Of course, the mere threat of a reshuffle is often a powerful way for a sitting prime minister to try to keep his rogue troops at bay, with the prospect of promotion for those who remain loyal. And staging a reshuffle also makes enemies, with would-be new recruits fired or passed over for the campaign to write letters of censure.

There is the added complication of changing foreign ministers during the Ukraine crisis. Replacing Patel with Zahawi at the Home Office could inject new energy, though MPs are torn between allegiance to his tough messages and frustration at how little has been done under his watch to prevent things like Channel crossings.

As for Blair, her shake-up didn’t exactly work out so well. But it was revealing that she used it to try to plot the future. David Miliband was quietly moved into the Cabinet for the first time. And the day after he fired him, Blair told Charles Clarke that he really wanted to make him foreign secretary and a credible contender to take on Gordon Brown.

As for the whole internal Blair-Brown war, there is another curious link to the present day. Partygate means that Johnson is the first prime minister to be fined for breaking the law while he was in office. In 2006, Blair had his own run-in with the police as they investigated “honour lending” allegations.

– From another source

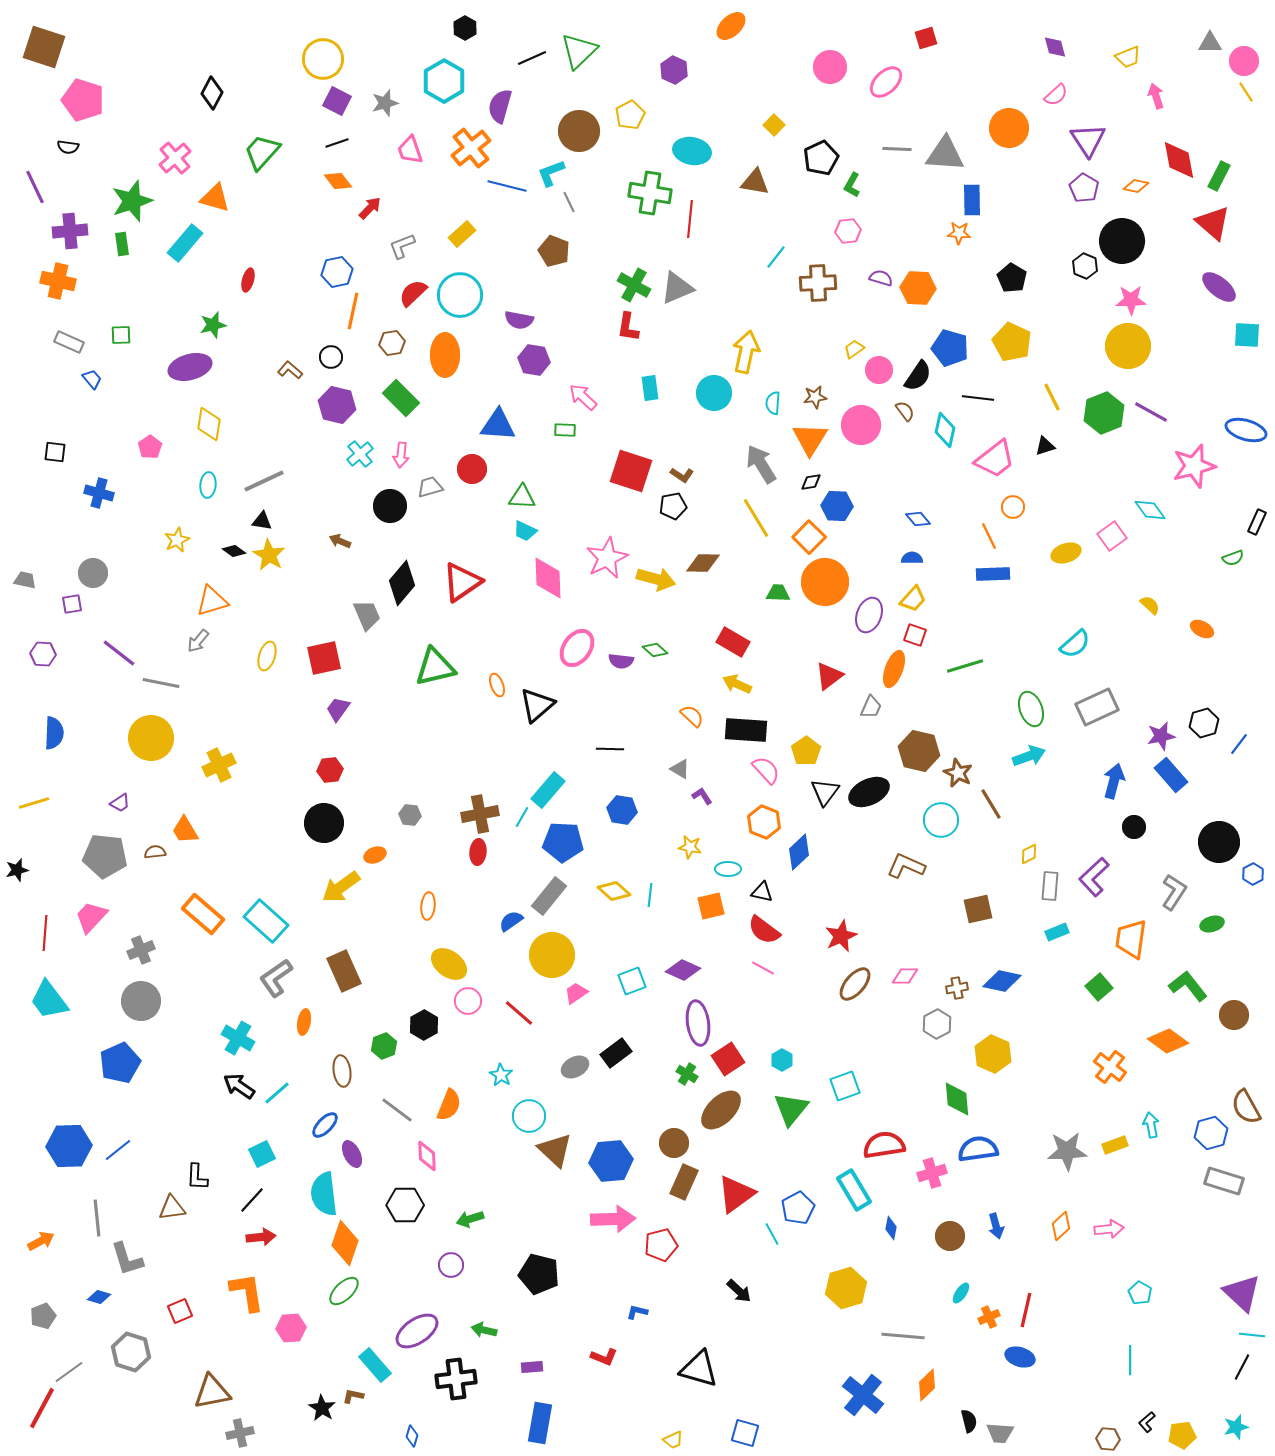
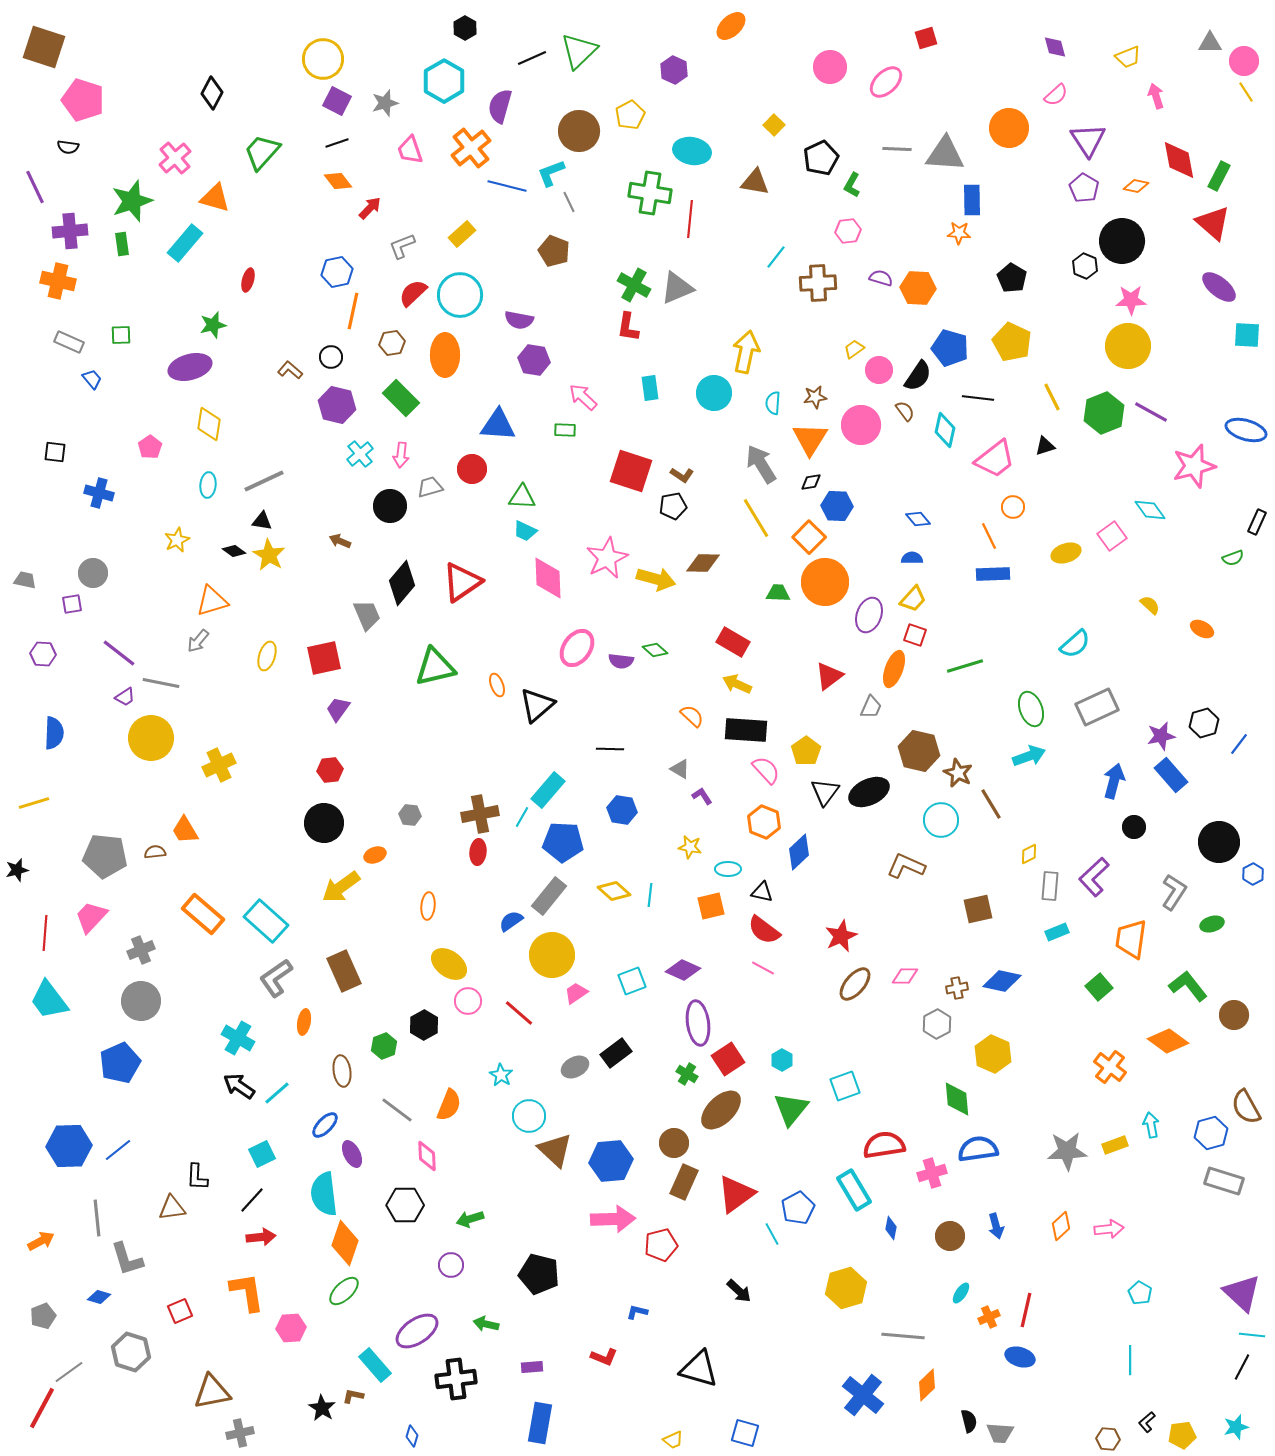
purple trapezoid at (120, 803): moved 5 px right, 106 px up
green arrow at (484, 1330): moved 2 px right, 6 px up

In his memoirs, Blair claimed that Brown offered to go easy on the accusations in exchange for abandoning pension reforms he opposed. Blair refused and, in the end, a Brown ally called for an internal Labor investigation. It was a betrayal that he did not forget.

The most compelling parallel this week, however, is the number of council seats a vulnerable incumbent prime minister can afford to lose. Blair’s reshuffle was triggered by the loss of 319 councillors. Scarily, around 300 seats is Professor John Curtice’s estimate so the polls suggest Johnson could lose this Thursday (although he says we should focus on percentage of votes, not seats).

Johnson is famous for not wanting to fire any of his best teams. However, he also has a sense of cruelty and a desire to get ahead of the narrative, before there are more Partygate revelations. The Tory backbench bush telegraph is definitely twitching.

Even if it doesn’t take place in the next few days, a “reset” reshuffle is seen as the final piece of the prime minister’s “counterattack” puzzle. Whether enough of his parliamentarians and ministers are prepared to keep him as leader is another question entirely.